TEXT UNDER STUDY
-=-=-=-=-
The Museum of Modern Art in New York has named Christophe Cherix as its next director, succeeding Glenn Lowry, who has led the institution for three decades. The New York Times first reported the news on Friday afternoon.

Cherix begins in his new position this September. He has served as chief curator of MoMA’s prints and drawings department since 2013.

“MoMA has long been a leader in embracing new forms of expression, amplifying the voices of artists from around the globe, and engaging the broadest audiences onsite and online,” Cherix said in a statement. “As the Museum approaches its centennial, my highest priority is to support its exceptional staff and ensure that their unique ability to navigate the ever-evolving present continues to thrive.”
-=-=-=-=-
PROVIDED MATERIAL
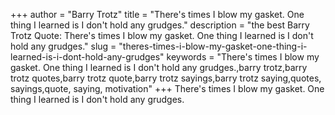 +++
author = "Barry Trotz"
title = "There's times I blow my gasket. One thing I learned is I don't hold any grudges."
description = "the best Barry Trotz Quote: There's times I blow my gasket. One thing I learned is I don't hold any grudges."
slug = "theres-times-i-blow-my-gasket-one-thing-i-learned-is-i-dont-hold-any-grudges"
keywords = "There's times I blow my gasket. One thing I learned is I don't hold any grudges.,barry trotz,barry trotz quotes,barry trotz quote,barry trotz sayings,barry trotz saying,quotes, sayings,quote, saying, motivation"
+++
There's times I blow my gasket. One thing I learned is I don't hold any grudges.
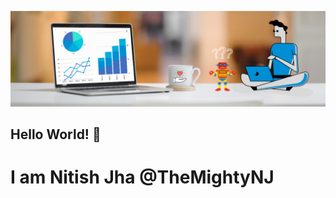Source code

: ![Banner](https://raw.githubusercontent.com/themightyNJ/themightyNJ/master/MLBanner.png)
## Hello World! 👋
# I am Nitish Jha @TheMightyNJ
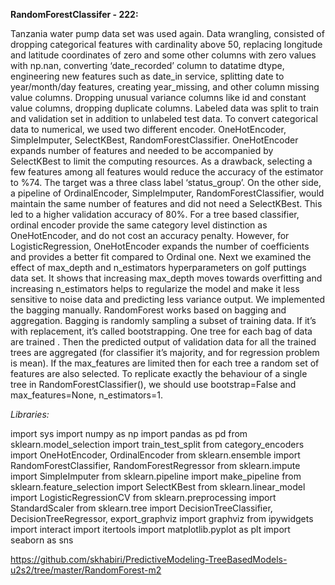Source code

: **RandomForestClassifer - 222:** 

Tanzania water pump data set was used again. Data wrangling, consisted of dropping categorical features with cardinality above 50, replacing longitude and latitude coordinates of zero and some other columns with zero values with np.nan, converting ‘date_recorded’ column to datatime dtype, engineering new features such as date_in service, splitting date to year/month/day features, creating year_missing, and other column missing value columns. Dropping unusual variance columns like id and constant value columns, dropping duplicate columns. Labeled data was split to train and validation set in addition to unlabeled test data. To convert categorical data to numerical, we used two different encoder. OneHotEncoder, SimpleImputer, SelectKBest, RandomForestClassifier. OneHotEncoder expands number of features and needed to be accompanied by SelectKBest to limit the computing resources. As a drawback, selecting a few features among all features would reduce the accuracy of the estimator to %74. The target was a three class label ‘status_group’. On  the other side, a pipeline of OrdinalEncoder, SimpleImputer, RandomForestClassifier, would maintain the same number of features and did not need a SelectKBest. This led to a higher validation accuracy of 80%. For a tree based classifier, ordinal encoder provide the same category level distinction as OneHotEncoder, and do not cost an accuracy penalty. However, for LogisticRegression, OneHotEncoder expands the number of coefficients and provides a better fit compared to Ordinal one. Next we examined the effect of max_depth and n_estimators hyperparameters on golf puttings data set. It shows that increasing max_depth moves towards overfitting and increasing n_estimators helps to regularize the model and make it less sensitive to noise data and predicting less variance output. We implemented the bagging manually. RandomForest works based on bagging and aggregation. Bagging is randomly sampling a subset of training data. If it’s with replacement, it’s called bootstrapping. One tree for each bag of data are trained . Then the predicted output of validation data for all the trained trees are aggregated (for classifier it’s majority, and for regression problem is mean). If the max_features are limited then for each tree a random set of features are also selected. To replicate exactly the behaviour of a single tree in RandomForestClassifier(), we should use  bootstrap=False and max_features=None, n_estimators=1. 

*Libraries:*

import sys
import numpy as np
import pandas as pd
from sklearn.model_selection import train_test_split
from category_encoders import OneHotEncoder, OrdinalEncoder
from sklearn.ensemble import RandomForestClassifier, RandomForestRegressor
from sklearn.impute import SimpleImputer
from sklearn.pipeline import make_pipeline
from sklearn.feature_selection import SelectKBest
from sklearn.linear_model import LogisticRegressionCV
from sklearn.preprocessing import StandardScaler
from sklearn.tree import DecisionTreeClassifier, DecisionTreeRegressor, export_graphviz
import graphviz
from ipywidgets import interact
import itertools
import matplotlib.pyplot as plt
import seaborn as sns

https://github.com/skhabiri/PredictiveModeling-TreeBasedModels-u2s2/tree/master/RandomForest-m2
-=-=-=-=-
TASK INSTRUCTIONS
**A)** Using the MoMA director text, explain in one to three sentences what Cherix says he wants to achieve by supporting the museum's staff.
**B)** Please continue the MoMA director text from its final sentence.
The lines are separate material and have no connection to the MoMA director text.

LIST OF ANSWERS
**A)** Cherix says that as the museum approaches its centennial, his highest priority is to support its exceptional staff. He wants to ensure that their unique ability to navigate the ever-evolving present continues to thrive.

**B)**
His curatorial credits include a range of recent retrospectives that have received widespread praise. In 2023, there was his Ed Ruscha retrospective, undertaken with Los Angeles County Museum of Art director Michael Govan, for which Cherix personally facilitated the revival of the artist’s rarely seen 1970 Chocolate Room installation, which debuted at that year’s Venice Biennale. And in 2018, there was a retrospective for Adrian Piper, co-organized with David Platzker and Connie Butler, that was briefly the largest exhibition ever mounted by the institution.

With Manuel Borja-Villel, he also organized a 2016 Marcel Broodthaers retrospective at MoMA, as well as a survey of Yoko Ono’s art of the 1960s and ’70s that he co-organized with Klaus Biesenbach.